→ Aim of the task: Reproduce every line of the material below without any change.

[Start of Data to use]

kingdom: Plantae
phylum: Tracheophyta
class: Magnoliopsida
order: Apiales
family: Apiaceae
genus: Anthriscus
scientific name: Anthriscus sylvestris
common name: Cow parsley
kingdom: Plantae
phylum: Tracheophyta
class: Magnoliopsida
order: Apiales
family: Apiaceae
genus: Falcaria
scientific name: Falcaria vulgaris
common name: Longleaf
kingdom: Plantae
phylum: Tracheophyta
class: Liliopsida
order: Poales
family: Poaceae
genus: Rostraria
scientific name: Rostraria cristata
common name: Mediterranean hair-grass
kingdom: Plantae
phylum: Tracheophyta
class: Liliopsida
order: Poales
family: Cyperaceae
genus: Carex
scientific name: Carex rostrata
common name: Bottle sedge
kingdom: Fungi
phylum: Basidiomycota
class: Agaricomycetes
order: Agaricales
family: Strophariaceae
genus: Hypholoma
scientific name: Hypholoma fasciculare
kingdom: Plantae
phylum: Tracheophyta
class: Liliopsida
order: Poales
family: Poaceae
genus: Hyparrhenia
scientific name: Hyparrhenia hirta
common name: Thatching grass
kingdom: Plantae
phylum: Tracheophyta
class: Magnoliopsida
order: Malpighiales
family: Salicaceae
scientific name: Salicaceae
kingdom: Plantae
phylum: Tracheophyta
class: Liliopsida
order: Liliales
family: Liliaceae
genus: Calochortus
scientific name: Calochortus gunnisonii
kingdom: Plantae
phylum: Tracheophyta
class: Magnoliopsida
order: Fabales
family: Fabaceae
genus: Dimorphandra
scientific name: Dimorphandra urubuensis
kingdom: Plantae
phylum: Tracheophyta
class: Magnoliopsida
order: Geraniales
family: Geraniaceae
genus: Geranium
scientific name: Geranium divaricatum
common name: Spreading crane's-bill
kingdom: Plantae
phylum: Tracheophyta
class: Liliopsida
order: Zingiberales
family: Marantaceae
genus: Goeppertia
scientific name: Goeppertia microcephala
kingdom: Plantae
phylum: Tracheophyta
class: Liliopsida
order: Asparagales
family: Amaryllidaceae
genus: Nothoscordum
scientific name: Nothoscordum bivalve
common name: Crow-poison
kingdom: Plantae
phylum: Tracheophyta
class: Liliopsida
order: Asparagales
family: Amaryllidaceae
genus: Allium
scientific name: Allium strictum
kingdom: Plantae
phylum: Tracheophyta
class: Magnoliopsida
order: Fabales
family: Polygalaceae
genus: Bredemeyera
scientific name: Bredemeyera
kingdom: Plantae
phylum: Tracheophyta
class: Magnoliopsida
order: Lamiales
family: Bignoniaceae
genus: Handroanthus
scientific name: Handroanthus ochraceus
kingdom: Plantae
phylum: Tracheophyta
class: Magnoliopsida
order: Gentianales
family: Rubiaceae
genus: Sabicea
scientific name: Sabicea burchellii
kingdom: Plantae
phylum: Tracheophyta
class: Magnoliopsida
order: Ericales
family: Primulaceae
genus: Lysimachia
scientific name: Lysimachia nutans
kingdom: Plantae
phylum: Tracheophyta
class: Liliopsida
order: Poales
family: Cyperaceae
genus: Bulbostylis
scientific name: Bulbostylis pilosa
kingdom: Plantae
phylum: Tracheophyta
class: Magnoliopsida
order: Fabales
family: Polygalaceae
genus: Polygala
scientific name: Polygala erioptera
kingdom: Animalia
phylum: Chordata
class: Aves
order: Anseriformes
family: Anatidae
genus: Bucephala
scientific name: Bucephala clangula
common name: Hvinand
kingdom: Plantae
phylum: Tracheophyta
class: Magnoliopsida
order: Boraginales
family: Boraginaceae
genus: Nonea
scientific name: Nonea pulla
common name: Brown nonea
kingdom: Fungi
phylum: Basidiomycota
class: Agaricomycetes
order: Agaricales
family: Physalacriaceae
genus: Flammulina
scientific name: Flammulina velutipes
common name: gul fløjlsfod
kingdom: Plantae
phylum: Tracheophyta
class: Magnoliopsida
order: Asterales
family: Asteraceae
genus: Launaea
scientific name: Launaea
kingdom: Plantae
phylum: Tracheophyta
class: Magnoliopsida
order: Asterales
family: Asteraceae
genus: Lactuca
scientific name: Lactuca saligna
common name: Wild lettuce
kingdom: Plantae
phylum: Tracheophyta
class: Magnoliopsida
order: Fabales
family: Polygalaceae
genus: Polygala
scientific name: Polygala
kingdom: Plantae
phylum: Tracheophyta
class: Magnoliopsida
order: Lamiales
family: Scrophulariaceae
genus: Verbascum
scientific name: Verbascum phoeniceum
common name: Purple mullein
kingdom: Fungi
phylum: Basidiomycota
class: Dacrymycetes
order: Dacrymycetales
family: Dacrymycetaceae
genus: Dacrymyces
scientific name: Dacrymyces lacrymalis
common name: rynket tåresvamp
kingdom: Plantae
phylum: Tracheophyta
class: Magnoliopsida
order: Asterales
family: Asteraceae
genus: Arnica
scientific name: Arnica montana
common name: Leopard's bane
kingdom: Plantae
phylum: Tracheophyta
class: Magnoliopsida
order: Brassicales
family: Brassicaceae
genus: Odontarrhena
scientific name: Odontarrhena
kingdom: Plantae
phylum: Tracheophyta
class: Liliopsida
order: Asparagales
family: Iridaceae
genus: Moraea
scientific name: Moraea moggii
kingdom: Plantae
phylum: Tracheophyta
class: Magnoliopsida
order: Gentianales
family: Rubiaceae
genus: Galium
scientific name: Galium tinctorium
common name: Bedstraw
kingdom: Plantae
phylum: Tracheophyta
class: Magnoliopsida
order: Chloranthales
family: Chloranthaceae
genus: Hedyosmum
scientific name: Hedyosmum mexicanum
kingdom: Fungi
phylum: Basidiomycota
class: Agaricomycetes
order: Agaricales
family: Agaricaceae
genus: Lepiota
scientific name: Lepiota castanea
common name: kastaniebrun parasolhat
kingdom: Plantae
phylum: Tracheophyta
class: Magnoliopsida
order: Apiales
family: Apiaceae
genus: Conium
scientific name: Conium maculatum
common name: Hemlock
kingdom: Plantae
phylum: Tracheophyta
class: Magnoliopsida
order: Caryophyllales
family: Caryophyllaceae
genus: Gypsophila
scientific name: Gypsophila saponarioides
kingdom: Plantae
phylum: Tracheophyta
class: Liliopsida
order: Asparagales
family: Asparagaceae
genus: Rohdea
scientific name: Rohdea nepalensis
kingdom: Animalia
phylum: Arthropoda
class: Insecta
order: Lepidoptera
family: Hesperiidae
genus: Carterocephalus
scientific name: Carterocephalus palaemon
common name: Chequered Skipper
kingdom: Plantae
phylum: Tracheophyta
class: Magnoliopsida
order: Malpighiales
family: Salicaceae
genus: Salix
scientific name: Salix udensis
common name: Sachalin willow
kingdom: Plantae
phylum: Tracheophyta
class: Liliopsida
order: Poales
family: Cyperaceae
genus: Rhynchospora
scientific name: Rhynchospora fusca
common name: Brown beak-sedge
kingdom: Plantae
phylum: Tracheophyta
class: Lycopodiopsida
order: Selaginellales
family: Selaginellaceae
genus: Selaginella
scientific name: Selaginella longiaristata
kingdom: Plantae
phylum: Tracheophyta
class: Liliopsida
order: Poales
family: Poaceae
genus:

[End of Data to use]

→ Result of the task:
kingdom: Plantae
phylum: Tracheophyta
class: Magnoliopsida
order: Apiales
family: Apiaceae
genus: Anthriscus
scientific name: Anthriscus sylvestris
common name: Cow parsley
kingdom: Plantae
phylum: Tracheophyta
class: Magnoliopsida
order: Apiales
family: Apiaceae
genus: Falcaria
scientific name: Falcaria vulgaris
common name: Longleaf
kingdom: Plantae
phylum: Tracheophyta
class: Liliopsida
order: Poales
family: Poaceae
genus: Rostraria
scientific name: Rostraria cristata
common name: Mediterranean hair-grass
kingdom: Plantae
phylum: Tracheophyta
class: Liliopsida
order: Poales
family: Cyperaceae
genus: Carex
scientific name: Carex rostrata
common name: Bottle sedge
kingdom: Fungi
phylum: Basidiomycota
class: Agaricomycetes
order: Agaricales
family: Strophariaceae
genus: Hypholoma
scientific name: Hypholoma fasciculare
kingdom: Plantae
phylum: Tracheophyta
class: Liliopsida
order: Poales
family: Poaceae
genus: Hyparrhenia
scientific name: Hyparrhenia hirta
common name: Thatching grass
kingdom: Plantae
phylum: Tracheophyta
class: Magnoliopsida
order: Malpighiales
family: Salicaceae
scientific name: Salicaceae
kingdom: Plantae
phylum: Tracheophyta
class: Liliopsida
order: Liliales
family: Liliaceae
genus: Calochortus
scientific name: Calochortus gunnisonii
kingdom: Plantae
phylum: Tracheophyta
class: Magnoliopsida
order: Fabales
family: Fabaceae
genus: Dimorphandra
scientific name: Dimorphandra urubuensis
kingdom: Plantae
phylum: Tracheophyta
class: Magnoliopsida
order: Geraniales
family: Geraniaceae
genus: Geranium
scientific name: Geranium divaricatum
common name: Spreading crane's-bill
kingdom: Plantae
phylum: Tracheophyta
class: Liliopsida
order: Zingiberales
family: Marantaceae
genus: Goeppertia
scientific name: Goeppertia microcephala
kingdom: Plantae
phylum: Tracheophyta
class: Liliopsida
order: Asparagales
family: Amaryllidaceae
genus: Nothoscordum
scientific name: Nothoscordum bivalve
common name: Crow-poison
kingdom: Plantae
phylum: Tracheophyta
class: Liliopsida
order: Asparagales
family: Amaryllidaceae
genus: Allium
scientific name: Allium strictum
kingdom: Plantae
phylum: Tracheophyta
class: Magnoliopsida
order: Fabales
family: Polygalaceae
genus: Bredemeyera
scientific name: Bredemeyera
kingdom: Plantae
phylum: Tracheophyta
class: Magnoliopsida
order: Lamiales
family: Bignoniaceae
genus: Handroanthus
scientific name: Handroanthus ochraceus
kingdom: Plantae
phylum: Tracheophyta
class: Magnoliopsida
order: Gentianales
family: Rubiaceae
genus: Sabicea
scientific name: Sabicea burchellii
kingdom: Plantae
phylum: Tracheophyta
class: Magnoliopsida
order: Ericales
family: Primulaceae
genus: Lysimachia
scientific name: Lysimachia nutans
kingdom: Plantae
phylum: Tracheophyta
class: Liliopsida
order: Poales
family: Cyperaceae
genus: Bulbostylis
scientific name: Bulbostylis pilosa
kingdom: Plantae
phylum: Tracheophyta
class: Magnoliopsida
order: Fabales
family: Polygalaceae
genus: Polygala
scientific name: Polygala erioptera
kingdom: Animalia
phylum: Chordata
class: Aves
order: Anseriformes
family: Anatidae
genus: Bucephala
scientific name: Bucephala clangula
common name: Hvinand
kingdom: Plantae
phylum: Tracheophyta
class: Magnoliopsida
order: Boraginales
family: Boraginaceae
genus: Nonea
scientific name: Nonea pulla
common name: Brown nonea
kingdom: Fungi
phylum: Basidiomycota
class: Agaricomycetes
order: Agaricales
family: Physalacriaceae
genus: Flammulina
scientific name: Flammulina velutipes
common name: gul fløjlsfod
kingdom: Plantae
phylum: Tracheophyta
class: Magnoliopsida
order: Asterales
family: Asteraceae
genus: Launaea
scientific name: Launaea
kingdom: Plantae
phylum: Tracheophyta
class: Magnoliopsida
order: Asterales
family: Asteraceae
genus: Lactuca
scientific name: Lactuca saligna
common name: Wild lettuce
kingdom: Plantae
phylum: Tracheophyta
class: Magnoliopsida
order: Fabales
family: Polygalaceae
genus: Polygala
scientific name: Polygala
kingdom: Plantae
phylum: Tracheophyta
class: Magnoliopsida
order: Lamiales
family: Scrophulariaceae
genus: Verbascum
scientific name: Verbascum phoeniceum
common name: Purple mullein
kingdom: Fungi
phylum: Basidiomycota
class: Dacrymycetes
order: Dacrymycetales
family: Dacrymycetaceae
genus: Dacrymyces
scientific name: Dacrymyces lacrymalis
common name: rynket tåresvamp
kingdom: Plantae
phylum: Tracheophyta
class: Magnoliopsida
order: Asterales
family: Asteraceae
genus: Arnica
scientific name: Arnica montana
common name: Leopard's bane
kingdom: Plantae
phylum: Tracheophyta
class: Magnoliopsida
order: Brassicales
family: Brassicaceae
genus: Odontarrhena
scientific name: Odontarrhena
kingdom: Plantae
phylum: Tracheophyta
class: Liliopsida
order: Asparagales
family: Iridaceae
genus: Moraea
scientific name: Moraea moggii
kingdom: Plantae
phylum: Tracheophyta
class: Magnoliopsida
order: Gentianales
family: Rubiaceae
genus: Galium
scientific name: Galium tinctorium
common name: Bedstraw
kingdom: Plantae
phylum: Tracheophyta
class: Magnoliopsida
order: Chloranthales
family: Chloranthaceae
genus: Hedyosmum
scientific name: Hedyosmum mexicanum
kingdom: Fungi
phylum: Basidiomycota
class: Agaricomycetes
order: Agaricales
family: Agaricaceae
genus: Lepiota
scientific name: Lepiota castanea
common name: kastaniebrun parasolhat
kingdom: Plantae
phylum: Tracheophyta
class: Magnoliopsida
order: Apiales
family: Apiaceae
genus: Conium
scientific name: Conium maculatum
common name: Hemlock
kingdom: Plantae
phylum: Tracheophyta
class: Magnoliopsida
order: Caryophyllales
family: Caryophyllaceae
genus: Gypsophila
scientific name: Gypsophila saponarioides
kingdom: Plantae
phylum: Tracheophyta
class: Liliopsida
order: Asparagales
family: Asparagaceae
genus: Rohdea
scientific name: Rohdea nepalensis
kingdom: Animalia
phylum: Arthropoda
class: Insecta
order: Lepidoptera
family: Hesperiidae
genus: Carterocephalus
scientific name: Carterocephalus palaemon
common name: Chequered Skipper
kingdom: Plantae
phylum: Tracheophyta
class: Magnoliopsida
order: Malpighiales
family: Salicaceae
genus: Salix
scientific name: Salix udensis
common name: Sachalin willow
kingdom: Plantae
phylum: Tracheophyta
class: Liliopsida
order: Poales
family: Cyperaceae
genus: Rhynchospora
scientific name: Rhynchospora fusca
common name: Brown beak-sedge
kingdom: Plantae
phylum: Tracheophyta
class: Lycopodiopsida
order: Selaginellales
family: Selaginellaceae
genus: Selaginella
scientific name: Selaginella longiaristata
kingdom: Plantae
phylum: Tracheophyta
class: Liliopsida
order: Poales
family: Poaceae
genus:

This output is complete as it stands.